Madame Dormond a déposé cette motion il y a environ deux ans. Depuis lors, un certain nombre de choses se sont passées dans le monde des assurances. Les assurances sont plus conscientes que par le passé de la nécessité d'être "transparentes", comme on dit. Mais la transparence totale n'existe pas et, à la limite, ne doit pas exister, ne serait-ce qu'en vertu de la protection des données. L'appel permanent à la transparence est illusoire. Mais ce qui est surtout important, c'est que le nombre de caisses-maladie diminue constamment. Beaucoup d'entre elles appartiennent à des groupes - on l'a assez relevé durant la campagne - et ces derniers ont, en règle générale, une politique commune pour l'ensemble des compagnies qui en dépendent. Donc, il y a un contrôle d'une partie des éléments que vous avez évoqués. Même si telle ou telle société membre d'un groupe n'a pas été contrôlée, la politique générale du groupe impose à chaque société la même politique.

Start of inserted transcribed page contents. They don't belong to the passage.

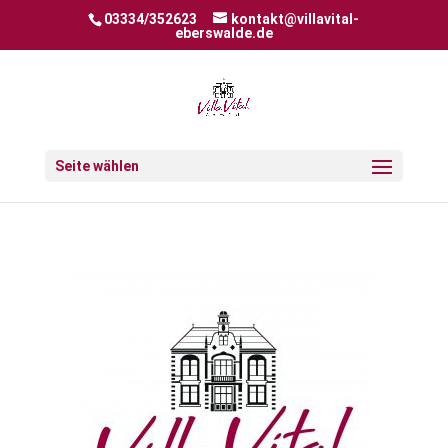
03334/352623
kontakt@villavital-
eberswalde.de
Seite wählen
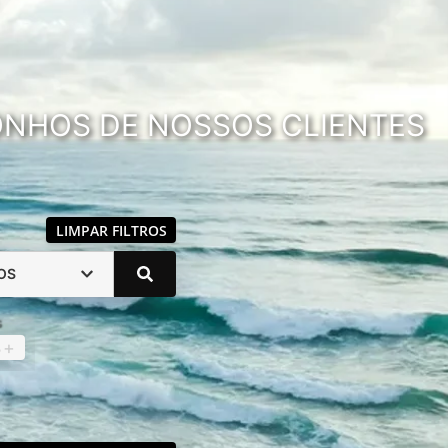
SONHOS DE NOSSOS CLIENTES
LIMPAR FILTROS
OS
s
4
+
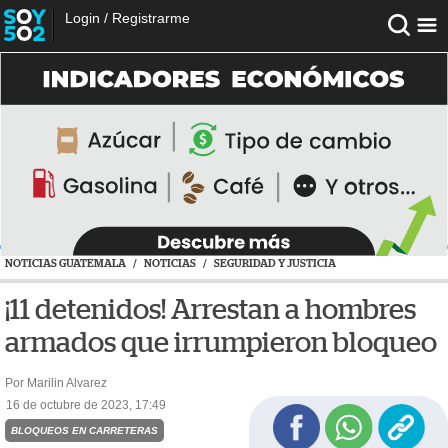
Login
/
Registrarme
NOTICIAS GUATEMALA
/
NOTICIAS
/
SEGURIDAD Y JUSTICIA
¡11 detenidos! Arrestan a hombres
armados que irrumpieron bloqueo
Por Marilin Alvarez
16 de octubre de 2023, 17:49
BLOQUEOS EN CARRETERAS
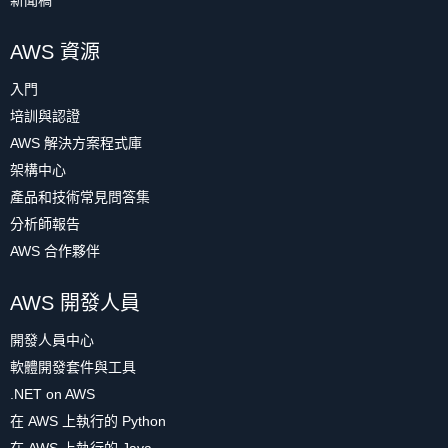
新聞稿
AWS 資源
入門
培訓與認證
AWS 解決方案程式庫
架構中心
產品和技術常見問答集
分析師報告
AWS 合作夥伴
AWS 開發人員
開發人員中心
軟體開發套件與工具
.NET on AWS
在 AWS 上執行的 Python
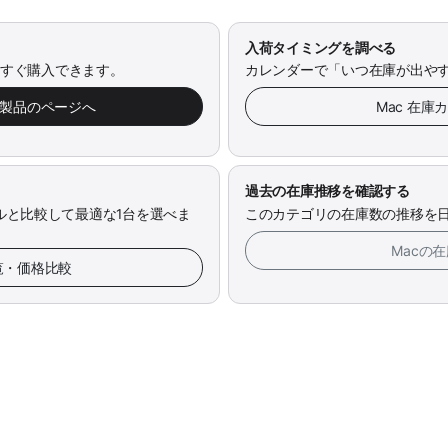
入荷タイミングを調べる
今すぐ購入できます。
カレンダーで「いつ在庫が出や
み製品のページへ
Mac 在庫
過去の在庫推移を確認する
ルと比較して最適な1台を選べま
このカテゴリの在庫数の推移を
Macの
一覧・価格比較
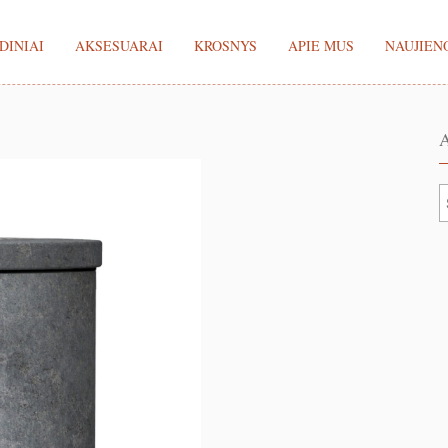
DINIAI
AKSESUARAI
KROSNYS
APIE MUS
NAUJIEN
A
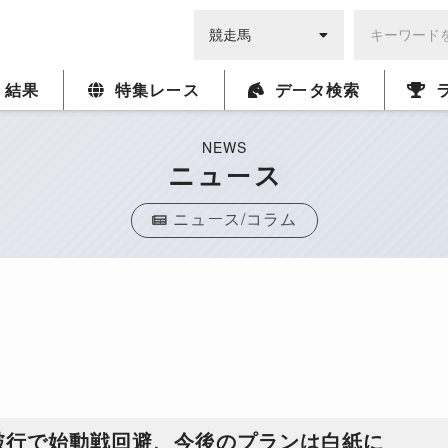
・結果
特集レース
データ検索
NEWS
ニュース
ニュース/コラム
跛行で始動戦回避、今後のプランは白紙に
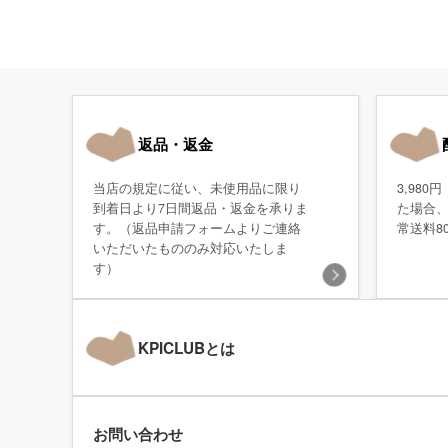
返品・返金
当店の規定に従い、未使用品に限り
3,98
到着日より7日間返品・返金を承りま
た場合
す。（返品申請フォームよりご連絡
常送料8
いただいたもののみ対応いたしま
す）
KPICLUBとは
お問い合わせ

Ce qui est aussi vrai, c'est qu'avec la diminution du nombre des caisses-maladie, l'intervalle entre les contrôles pourra être plus grand et on arrivera probablement, sans même adopter la motion Dormond Béguelin, à la périodicité demandée.
Mais faut-il le prévoir dans la loi? Faut-il imposer deux ans? Non. Pour certaines compagnies qui peinent à respecter la [PAGE 382] loi, il faut peut-être le faire de six mois en six mois, durant une année ou deux. Ensuite, pendant trois ou quatre ans, ce n'est plus nécessaire. Et les autres compagnies, qui ont une très bonne réputation et qui ont montré une volonté de respecter strictement les dispositions légales, pourraient être contrôlées moins souvent.
Dans la pratique, je crois que l'on va dans le sens de ce que demande Madame Dormond, mais cela n'est pas nécessaire - et même pas utile - de l'imposer par la loi, parce que parfois c'est trop, parfois c'est trop peu; mais on va dans ce sens-là de manière pragmatique. Ne forçons pas par la loi ce que la nature fait!